Angeblich könnte im neuen Luxus-Modell auch eine Gesichtserkennung oder ein Irisscanner integriert sein. Ein weiteres Gerücht ist, dass das neue Modell kabellos aufgeladen werden soll. Dafür spricht auch, dass Energous zuletzt bekannt gegeben hat, dass Ende 2017 ein Sender für kabelloses Laden ohne Matten produziert werden soll. Ende 2017 - das ist auch der Zeitraum, in dem das neue iPhone erwartet wird. Das US-Unternehmen Energous, das keine eigenen Produkte anbietet, sondern nur die Technologie und die Chips an Firmen liefert, nannte aber nicht den Namen des Konzerns, mit dem es zusammenarbeitet. Allerdings sprach der CEO Steve Rizzons von einem wichtigen Partner, einer der größten Elektronikfirmen der Welt. Er könne garantieren, dass man die Produkte des Unternehmens entweder mit sich herumträgt oder auf dem Schreibtisch oder zu Hause stehen hat. Das deutet stark auf Apple hin. Das alles sind aber nur Spekulationen. Wie immer bleibt es spannend, was sich Apple für sein neues Modell überlegt hat und ob es an den Erfolg des iPhone 6 anknüpfen kann.

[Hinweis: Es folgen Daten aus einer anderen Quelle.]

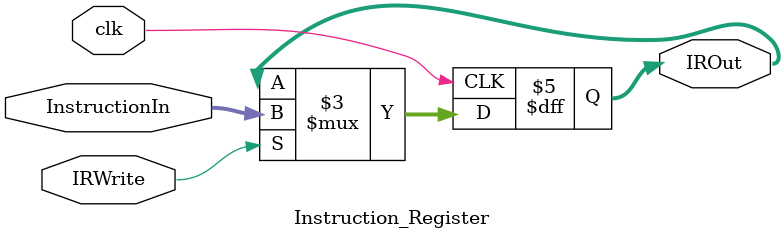
<source format=v>
`timescale 1ns / 1ps
module Instruction_Register(
		input[DATA_WIDTH-1:0] InstructionIn,
		input IRWrite,
		input clk,
		output reg[DATA_WIDTH-1:0] IROut		
    );

	parameter DATA_WIDTH = 32;
	initial
		IROut <= 0;
	
	always @(posedge clk) begin
		if (IRWrite)
			IROut <= InstructionIn;
	end
endmodule

</source>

Smartphone-User vor Apple-Logo

Apple

Viel wird also auf das Innenleben des neuen Super-iPhones ankommen, um die hohen Erwartungen zu erfüllen. Im Vorfeld gab es aber auch schon Rückschläge. Angeblich will Apple nämlich neben leistungsfähigen Modems von Qualcomm auch ein langsameres von Intel verbauen - denn in Cupertono will man nicht von einem einzigen Chip-Hersteller abhängig sein. Allerdings sind Intel-Modems mit einer Download-Bandbreite von 450 MBit/s langsamer als die von Qualcomm, die 1 GB/s schaffen. Deshalb, so der Insiderbericht, will Apple die Qualcomm-Aggregate drosseln, um keine unterschiedlichen Geschwindigkeiten auf den Geräten zu haben. Im Prinzip richtig, bestätigen Fachleute, aber wohl ein akademisches Problem. Denn die meisten User werden die Tempo-Unterschiede gar nicht merken. Es fehlen nämlich schlicht die Netzkapazitäten, zudem dürften nur die teuersten Mobilfunkverträge die höchste Durchleitungsgeschwindigkeit anbieten. In Deutschland ist sie noch gar nicht zu haben. Trotzdem gab die Apple-Aktie nach der Meldung Anfang Juni nach.

Weltweiter Absatz von iPhones Q3/2007 bis Q4 2016

Weltweiter Absatz von iPhones

Das iPhone ist das wichtigste Apple-Produkt. Seit der Markteinführung hat es einen Absatzrekord nach dem anderen gesprengt. Bis zum zweiten Quartal 2016. Zum ersten Mal überhaupt waren die Zahlen rückläufig. Das iPhone 7, das zuletzt herausgebracht wurde, brachte keine Besserung. Durch den Rückgang der Verkaufszahlen seines wichtigsten Produkts machte der erfolgsverwöhnte Konzern viele Negativschlagzeilen. Alle Hoffnungen liegen auf dem neuen Modell, das im September vorgestellt werden soll.

iPhone Marktanteil am weltweiten Smartphone-Absatz

iPhone-Marktanteil am weltweiten Smartphone-Absatz

Mit dem iPhone 4S hat Apple seinen höchsten Marktanteil am Smartphone-Absatz erreicht. Von dem damaligen 23 Prozent kann der Konzern momentan nur träumen. Bis Ende 2016 musste er gute zehn Prozent einbüßen.

Apple-Aktie in den vergangenen zehn Jahren: Kursverlauf am Börsenplatz Nasdaq für den Zeitraum 10 Jahre

Apple-Aktie in den vergangenen zehn Jahren

Eine direkte Verbindung zwischen der Einführung eines neuen iPhones und dem Kurs der Apple-Aktie ist nicht auszumachen. Auffällig ist aber, dass der Kurs seit 2007 insgesamt sehr stark gestiegen ist. Kein Wunder, wenn die wichtigste Sparte des Konzerns so gut läuft.